This is a word that I typically loathe. "Pretentious" is most often used to describe "something that seems intellectual and that I don't understand, and must therefore be bad." It's often used in conjunction with "elitist."
But the thing about the word "pretentious" is that is indicates pretense, or even pretending, that someone or something is pretending to be smarter, more intelligent, more sophisticated than they really are. If we take that specific sense of the word, then, pretentious is always at some level both completely true, and never true. If we limit our understanding of the word to works of art, in this case, a novel, ambitious texts are always aspiring to be something more than the author has already mastered, aspiring to achieve something with this text that the author has not achieved before. In this way, pretense is always built into art. But the other side of aspiring is not achieving such a goal--that the novel is trying to be intellectual, but never reaches those aspirations. And in this case, any text or artwork that visibly aspires to an ambitious goal is already accomplishing something more than the conventional. It may not accomplish it perfectly, but a text's very aspiration to accomplish more than convention asks its reader to reconsider the conventions themselves.
So a pretentious novel--typically one that is trying to be intellectual, or experimental, or artistically ambitious in some way, but failing--is to me a terrible label, because it both dishonors the ambition itself, even as it misrecognizes the way that an aesthetic of failure is itself sometimes an artistically valid process. That label also, typically, fails to acknowledge that the fault may be readerly.
And yet, I have just read a novel (I won't name names here) that nonetheless feels pretentious. In his infamous and oft misinterpreted essay "The Literature of Exhaustion," John Barth identifies to vectors for categorizing literature--something like artistic integrity and something like up-to-date technique. And for him, too much of what we've now come to call postmodern literature feels technically up-to-date, but artistically bankrupt. This novel feels something like that, but not entirely. There is, at its heart, an artistic project, one that seems to invoke Calvino and Barth and a kind of pure literary surrealism (anyone ever read Sedagh Hedayat's The Blind Owl?).

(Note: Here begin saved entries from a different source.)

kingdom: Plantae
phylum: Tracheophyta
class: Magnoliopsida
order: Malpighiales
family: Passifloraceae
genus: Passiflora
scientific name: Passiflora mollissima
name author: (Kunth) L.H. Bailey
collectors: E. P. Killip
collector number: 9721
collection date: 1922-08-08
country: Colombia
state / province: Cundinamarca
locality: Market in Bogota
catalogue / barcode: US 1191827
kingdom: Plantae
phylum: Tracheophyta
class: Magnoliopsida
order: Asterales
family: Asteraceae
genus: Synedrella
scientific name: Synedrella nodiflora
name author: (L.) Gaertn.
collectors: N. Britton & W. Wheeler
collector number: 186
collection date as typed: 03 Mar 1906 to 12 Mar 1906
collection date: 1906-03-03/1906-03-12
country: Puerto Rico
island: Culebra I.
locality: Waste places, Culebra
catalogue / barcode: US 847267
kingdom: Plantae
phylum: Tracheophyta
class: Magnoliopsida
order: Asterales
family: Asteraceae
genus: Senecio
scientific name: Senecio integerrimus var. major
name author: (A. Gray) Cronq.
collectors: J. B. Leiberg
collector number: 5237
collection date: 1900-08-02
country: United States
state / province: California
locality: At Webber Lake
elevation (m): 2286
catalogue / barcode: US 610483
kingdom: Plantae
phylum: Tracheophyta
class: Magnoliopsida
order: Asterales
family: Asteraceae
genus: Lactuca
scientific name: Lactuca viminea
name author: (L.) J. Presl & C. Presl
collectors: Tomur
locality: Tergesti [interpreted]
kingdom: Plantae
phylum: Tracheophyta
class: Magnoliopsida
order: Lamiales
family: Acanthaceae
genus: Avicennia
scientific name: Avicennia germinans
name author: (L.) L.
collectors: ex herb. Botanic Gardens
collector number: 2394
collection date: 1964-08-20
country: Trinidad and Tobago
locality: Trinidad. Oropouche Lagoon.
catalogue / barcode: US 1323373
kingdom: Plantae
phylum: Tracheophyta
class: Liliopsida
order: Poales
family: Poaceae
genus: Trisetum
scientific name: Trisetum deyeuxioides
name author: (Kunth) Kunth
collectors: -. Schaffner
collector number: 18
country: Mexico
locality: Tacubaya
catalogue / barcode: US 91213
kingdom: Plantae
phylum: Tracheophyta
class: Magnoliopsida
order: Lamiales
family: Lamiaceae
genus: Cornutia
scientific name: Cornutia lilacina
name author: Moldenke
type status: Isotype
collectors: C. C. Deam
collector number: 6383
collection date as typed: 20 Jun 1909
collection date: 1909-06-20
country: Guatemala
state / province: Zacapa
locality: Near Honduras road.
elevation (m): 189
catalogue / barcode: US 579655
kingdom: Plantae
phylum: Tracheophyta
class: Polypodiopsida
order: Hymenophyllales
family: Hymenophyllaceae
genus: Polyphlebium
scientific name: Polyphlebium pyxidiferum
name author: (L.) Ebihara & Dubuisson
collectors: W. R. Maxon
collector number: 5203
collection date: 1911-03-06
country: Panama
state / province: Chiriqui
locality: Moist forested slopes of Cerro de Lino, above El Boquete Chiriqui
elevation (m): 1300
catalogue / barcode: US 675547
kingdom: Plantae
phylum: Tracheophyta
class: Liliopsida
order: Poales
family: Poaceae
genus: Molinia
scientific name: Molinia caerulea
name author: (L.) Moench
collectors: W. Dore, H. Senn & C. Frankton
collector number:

But it is also precious in its deployment of about half of its tricks: character names feel intentionally contrived; instead of pages, paragraphs are numbered; a series of hand-drawings and one-inch black dots occasionally populate and punctuate the pages (the hand-drawings are at least functional--I cannot fathom the dots).
I recognize, to a point, that I may in fact not be getting it all--indeed, much of the novel has come into focus after letting it sink in for a day. But enough of it remains not only incomprehensible, but self-consciously and cleverly incomprehensible, that the novel itself seems to be pretending that it is more than it is, and in this case, it would be more, if there were less.
I am no minimalist--I take as first evidence of my hatred of James Wood's literary criticism that he derides Angela Carter and Salman Rushdie as the most "theatrical" of writers. But the excess here seems purposeless, and ultimately, pretentious.
I'm off to read some Appalachian fiction that I know is neither pretentious not pretense. I wonder how I'll feel about this last one after this next one.
4 comments:
Ooh ooh, what is it? Send me a note! I want to guess!
I can point you to another Appalachian anthology, unless it's the same one, if you want, too.
PS, "pretentious" is one of those insults, like "hipster," that make me automatically want to punch the speaker in the face, regardless of whether their complaint is justified or not. I think you nailed it with the underlying assumptions here.
Titles, please, of both the pretentious book and the Appalachian antidote? I'm starting to sort through my summer TBR pile, and would like some ideas about what to include (and what to avoid).
I like what you say about "pretentious," Horace. I've always been fascinated by the history of the semantics surrounding the words "artificial," "artifice," and "artless" all of which can have negative or positive resonances. Your reminder that "pretending" is not all bad--especially in the realm of fiction!--is great.
Word Verification: "metersh" which seems oddly appropriate for me to verify.